Whether drains should run up and down the slope of the hill, or directly across it, or in a diagonal line as a compromise between the first two, are questions which beginners in the art and mystery of drainage usually discuss with great zeal. It seems so plain to one man, at the first glance, that, in order to catch the water that is running down under the soil upon the subsoil, from the top of the hill to the bottom, you must cut a ditch across the current, that he sees no occasion to examine the question farther. Another, whose idea is, to catch the water in his drain before it rises to the surface, as it is passing up from below or running along on the subsoil, and keep it from rising higher than the bottom of his ditch, thinks it quite as obvious that the drains should run up and down the slope, that the water, once entering, may remain in the drain, going directly down hill to the outlet. A third hits on the Keythorpe system, and regarding the water as flowing down the slope, under the soil, in certain natural channels in the subsoil, fancies they may best be cut off by drains, in the nature of mains, running diagonally across the slope.
These different ideas of men, if examined, will be found to result mainly from their different notions of the underground circulation of water. In considering the Theory of Moisture, an attempt was made to suggest the different causes of the wetness of land.
To drain land effectually, we must have a correct idea of the sources of the water that makes the particular field too wet; whether it falls from the clouds directly upon it; or whether it falls on land situated above it and sloping towards it, so that the water runs down, as upon a roof, from other fields or slopes to our own; or whether it gushes up in springs which find vent in particular spots, and so is diffused through the soil.
If we have only to take care of the water that falls on our own field, from the clouds, that is quite a different matter from draining the whole adjoining region, and requires a different mode of operation. If your field is in the middle, or at the foot, of an undrained slope, from which the water runs on the surface over your land, or soaks through it toward some stream or swamp below, provision must be made not only for drainage of your own field, but also for partial drainage of your neighbor's above, or at least for defence against his surplus of water.
The first, and leading idea to be kept in mind, as governing this question of the direction of drains, is the simple fact that water runs down hill; or, to express the fact more scientifically, water constantly seeks a lower level by the force of gravitation, and the whole object of drains is to open lower and still lower passages, into which the water may fall lower and lower until it is discharged from our field at a safe depth.
Water goes down, then, by its own weight, unless there is something through which it cannot readily pass, to bring it out at the surface. It will go into the drains, only because they are lower than the land drained. It will never go upward to find a drain, and it will go toward a drain the more readily, in proportion as the descent is more steep toward it.
To decide properly what direction a drain should have, it is necessary, then, to have a definite and a correct idea as to what office the drain is to perform, what water is to fall into it, what land it is to drain.

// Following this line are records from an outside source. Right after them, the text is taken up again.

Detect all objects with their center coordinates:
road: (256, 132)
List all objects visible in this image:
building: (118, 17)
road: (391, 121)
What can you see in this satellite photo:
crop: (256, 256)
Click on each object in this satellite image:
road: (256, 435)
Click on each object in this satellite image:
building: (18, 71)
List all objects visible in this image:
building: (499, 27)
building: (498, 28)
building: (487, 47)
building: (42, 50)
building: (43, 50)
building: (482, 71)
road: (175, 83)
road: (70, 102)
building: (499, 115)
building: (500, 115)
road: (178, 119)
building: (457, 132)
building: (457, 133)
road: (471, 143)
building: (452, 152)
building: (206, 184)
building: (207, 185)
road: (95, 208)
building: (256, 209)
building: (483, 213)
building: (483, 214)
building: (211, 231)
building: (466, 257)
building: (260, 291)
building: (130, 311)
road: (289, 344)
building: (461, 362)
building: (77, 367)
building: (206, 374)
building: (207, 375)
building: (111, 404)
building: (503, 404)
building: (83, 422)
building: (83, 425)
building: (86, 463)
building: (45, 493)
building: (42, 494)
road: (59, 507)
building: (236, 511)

Suppose the general plan to be, to lay drains forty feet apart, and four feet deep over the field, and the question now to be determined, as to the direction, whether across, or up and down the slope, there being fall enough to render either course practicable. The first point of inquiry is, what is expected of each drain? How much and what land should it drain? The general answer must be, forty feet breadth, either up and down the slope, or across it; according to the direction. But we must be more definite in our inquiry than even this. From what forty feet of land will the water fall into the drain? Obviously, from some land in which the water is higher than the bottom of the drain.
If, then, the drain run directly across the slope, most of the water that can fall into it, must come from the forty feet breadth of land between the drain in question, and the drain next above it. If the water were falling on an impervious surface, it would all run according to the slope of the surface, in which case, by the way, no drains but those across, could catch any of it except what fell upon the drains. But the whole theory of drainage is otherwise, and is based on the idea that we change the course of the underground flow, by drawing out the water at given points by our drains; or, in other words, that "the water seeks the lowest level in all directions."
Upon the best view the writer has been able to take of the two systems as to the direction of drains, there is but a very small advantage in theory in favor of either over the other, in soil which is homogeneous. But it must be borne in mind that homogeneous soil is rather the exception in nature than the rule.